The shareholders' meeting of Hesheng Silicon Industry has approved the private placement plan, anchoring the independent construction of a silicon-based industry moat for energy

2026-04-10 20:38

On the evening of April 10th, Hesheng Silicon Industry (603260. SH) announced that the company's first extraordinary shareholders' meeting in 2026 had approved the proposal to issue A-shares to specific targets in 2026. The funds raised from this issuance will be mainly invested in the Shanshan silicon-based energy supporting project and supplementary working capital, closely following the opportunities of industry cycle bottom layout, and strengthening the company's cost advantage throughout the entire industry chain.

According to the company's previously disclosed issuance plan, the issuance of stocks to specific targets this time is limited to no more than 35 (including 35) eligible specific investors. The issuance price shall not be lower than 80% of the average trading price of the company's stocks in the 20 trading days before the pricing benchmark date, and the number of issued stocks shall not exceed 30% of the company's total share capital before this issuance, that is, no more than 354662082 shares.

After deducting the issuance expenses, the funds raised this time will be focused on two core directions. Among them, the total investment of the 8 ? 75MW back pressure unit project (Phase I) in Shanshan Silicon based New Materials Industrial Base is 5.728 billion yuan, and it is planned to use the raised funds of 4.1 billion yuan. As the core fundraising project of this private placement, this project embodies the company's long-term strategic layout of "coal electricity silicon integration". The announcement clearly states that the project is based on the endowment of coal resources in Xinjiang, and uses the innovative technology of "graded transformation and clean comprehensive utilization of low-quality coal" as the basis to carry out graded cascade utilization of low-quality coal, achieve integrated development of coal, chemical and thermal industries, and create a demonstration project for clean and efficient utilization of coal. The cogeneration mode adopted in the project is highly compatible with the continuous and stable heat load demand of the park, which can achieve the tiered utilization of energy and maximize efficiency.

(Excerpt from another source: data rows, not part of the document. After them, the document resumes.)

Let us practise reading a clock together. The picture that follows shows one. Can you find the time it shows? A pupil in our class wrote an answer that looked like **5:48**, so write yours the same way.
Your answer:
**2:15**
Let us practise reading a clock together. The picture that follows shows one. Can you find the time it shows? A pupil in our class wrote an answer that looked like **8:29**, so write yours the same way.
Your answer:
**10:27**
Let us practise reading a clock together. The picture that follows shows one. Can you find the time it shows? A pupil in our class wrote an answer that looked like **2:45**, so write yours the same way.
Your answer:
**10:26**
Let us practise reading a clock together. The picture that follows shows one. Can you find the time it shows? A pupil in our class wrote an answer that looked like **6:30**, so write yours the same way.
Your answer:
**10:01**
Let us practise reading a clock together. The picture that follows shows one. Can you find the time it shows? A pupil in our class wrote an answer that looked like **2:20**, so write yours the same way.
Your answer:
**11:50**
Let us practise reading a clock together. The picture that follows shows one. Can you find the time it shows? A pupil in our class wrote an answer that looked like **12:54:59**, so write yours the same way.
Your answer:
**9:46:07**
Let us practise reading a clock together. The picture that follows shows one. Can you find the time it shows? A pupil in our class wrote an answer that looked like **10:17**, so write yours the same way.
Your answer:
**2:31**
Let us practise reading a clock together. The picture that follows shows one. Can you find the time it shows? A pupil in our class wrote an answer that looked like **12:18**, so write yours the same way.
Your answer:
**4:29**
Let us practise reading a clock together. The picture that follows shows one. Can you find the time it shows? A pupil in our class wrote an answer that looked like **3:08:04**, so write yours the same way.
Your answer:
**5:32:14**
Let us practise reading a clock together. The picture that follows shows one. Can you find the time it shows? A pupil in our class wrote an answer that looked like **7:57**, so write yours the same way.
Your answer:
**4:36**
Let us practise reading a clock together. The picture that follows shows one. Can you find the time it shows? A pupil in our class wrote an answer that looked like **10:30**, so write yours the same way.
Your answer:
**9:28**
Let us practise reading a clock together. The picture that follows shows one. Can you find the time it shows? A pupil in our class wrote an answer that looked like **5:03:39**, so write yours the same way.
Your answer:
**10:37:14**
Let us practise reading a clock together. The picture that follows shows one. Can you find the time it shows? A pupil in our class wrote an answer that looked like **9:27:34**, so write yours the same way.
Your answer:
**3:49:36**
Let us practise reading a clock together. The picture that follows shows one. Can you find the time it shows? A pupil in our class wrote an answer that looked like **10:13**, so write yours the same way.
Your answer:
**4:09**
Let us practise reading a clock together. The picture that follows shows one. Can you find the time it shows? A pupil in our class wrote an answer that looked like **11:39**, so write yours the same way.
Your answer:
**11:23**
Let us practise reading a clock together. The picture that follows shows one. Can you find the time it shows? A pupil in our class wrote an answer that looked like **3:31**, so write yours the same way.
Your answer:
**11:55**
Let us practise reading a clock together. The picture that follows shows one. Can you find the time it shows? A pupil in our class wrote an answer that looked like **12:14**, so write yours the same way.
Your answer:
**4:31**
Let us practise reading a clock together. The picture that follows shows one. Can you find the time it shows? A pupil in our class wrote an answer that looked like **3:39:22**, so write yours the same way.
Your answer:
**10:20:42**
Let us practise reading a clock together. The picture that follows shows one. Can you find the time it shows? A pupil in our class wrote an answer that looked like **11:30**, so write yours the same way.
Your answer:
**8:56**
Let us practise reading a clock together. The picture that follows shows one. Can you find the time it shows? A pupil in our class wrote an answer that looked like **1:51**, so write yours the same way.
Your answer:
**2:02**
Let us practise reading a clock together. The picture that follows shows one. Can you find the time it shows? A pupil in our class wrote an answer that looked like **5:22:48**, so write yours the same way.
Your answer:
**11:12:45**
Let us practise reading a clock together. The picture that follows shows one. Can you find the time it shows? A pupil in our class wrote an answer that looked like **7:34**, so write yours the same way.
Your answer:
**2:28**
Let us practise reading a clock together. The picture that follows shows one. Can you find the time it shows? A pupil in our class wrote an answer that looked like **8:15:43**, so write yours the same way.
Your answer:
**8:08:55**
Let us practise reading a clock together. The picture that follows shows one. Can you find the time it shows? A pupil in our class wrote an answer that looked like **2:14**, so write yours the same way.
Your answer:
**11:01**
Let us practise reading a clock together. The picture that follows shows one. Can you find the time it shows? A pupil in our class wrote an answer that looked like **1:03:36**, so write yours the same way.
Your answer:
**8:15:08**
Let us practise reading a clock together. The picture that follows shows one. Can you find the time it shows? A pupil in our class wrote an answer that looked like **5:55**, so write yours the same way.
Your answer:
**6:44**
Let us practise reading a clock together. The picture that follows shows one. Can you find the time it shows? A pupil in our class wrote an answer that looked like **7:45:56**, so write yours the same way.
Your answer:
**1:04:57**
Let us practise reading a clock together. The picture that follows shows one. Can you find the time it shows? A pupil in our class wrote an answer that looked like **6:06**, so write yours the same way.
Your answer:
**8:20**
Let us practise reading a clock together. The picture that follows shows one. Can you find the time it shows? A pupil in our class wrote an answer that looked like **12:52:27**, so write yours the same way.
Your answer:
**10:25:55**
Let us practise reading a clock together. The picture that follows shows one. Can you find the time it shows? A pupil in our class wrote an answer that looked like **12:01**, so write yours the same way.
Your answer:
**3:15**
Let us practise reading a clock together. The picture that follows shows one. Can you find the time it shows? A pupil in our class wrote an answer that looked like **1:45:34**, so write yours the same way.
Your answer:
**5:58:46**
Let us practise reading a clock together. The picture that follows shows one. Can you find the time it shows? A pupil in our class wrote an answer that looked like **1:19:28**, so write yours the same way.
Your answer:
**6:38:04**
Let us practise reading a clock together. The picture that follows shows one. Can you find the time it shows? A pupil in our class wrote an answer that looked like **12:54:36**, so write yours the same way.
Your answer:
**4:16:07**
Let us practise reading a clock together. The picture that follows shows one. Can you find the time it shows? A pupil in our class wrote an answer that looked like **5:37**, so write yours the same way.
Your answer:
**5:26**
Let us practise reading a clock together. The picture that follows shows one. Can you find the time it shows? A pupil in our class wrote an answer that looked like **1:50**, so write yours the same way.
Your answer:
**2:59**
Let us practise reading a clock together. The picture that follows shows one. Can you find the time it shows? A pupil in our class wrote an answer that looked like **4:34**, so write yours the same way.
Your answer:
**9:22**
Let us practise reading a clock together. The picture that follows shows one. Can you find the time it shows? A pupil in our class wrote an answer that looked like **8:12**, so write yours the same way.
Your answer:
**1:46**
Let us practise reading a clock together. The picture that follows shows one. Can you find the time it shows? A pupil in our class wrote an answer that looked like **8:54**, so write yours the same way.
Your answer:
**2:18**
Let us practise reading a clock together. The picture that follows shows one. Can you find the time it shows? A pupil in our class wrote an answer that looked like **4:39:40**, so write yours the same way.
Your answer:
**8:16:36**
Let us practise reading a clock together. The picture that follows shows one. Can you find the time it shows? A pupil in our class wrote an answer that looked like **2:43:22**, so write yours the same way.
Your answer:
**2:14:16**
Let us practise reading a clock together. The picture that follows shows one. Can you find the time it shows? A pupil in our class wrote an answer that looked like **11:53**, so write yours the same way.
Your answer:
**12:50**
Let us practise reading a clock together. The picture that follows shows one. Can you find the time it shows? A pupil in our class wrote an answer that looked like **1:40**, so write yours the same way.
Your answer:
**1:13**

For the strategic value of the project, the company stated that electricity is one of the most important cost components in the industrial silicon and organic silicon industries, with electricity costs accounting for approximately 30% to 40% of production costs. After the completion of this project, it will directly supply electricity and heat to Shanshan Silicon based New Materials Industrial Park, effectively filling the company's energy supply gap, improving the self-sufficiency rate of electricity and steam, hedging the risk of external energy market price fluctuations, stabilizing production costs, and enhancing profitability. At the same time, the electricity, steam, synthesis gas, tar and other products produced by the project can form an efficient and closed-loop consumption network within the overall industry, achieving the maximization of resource value.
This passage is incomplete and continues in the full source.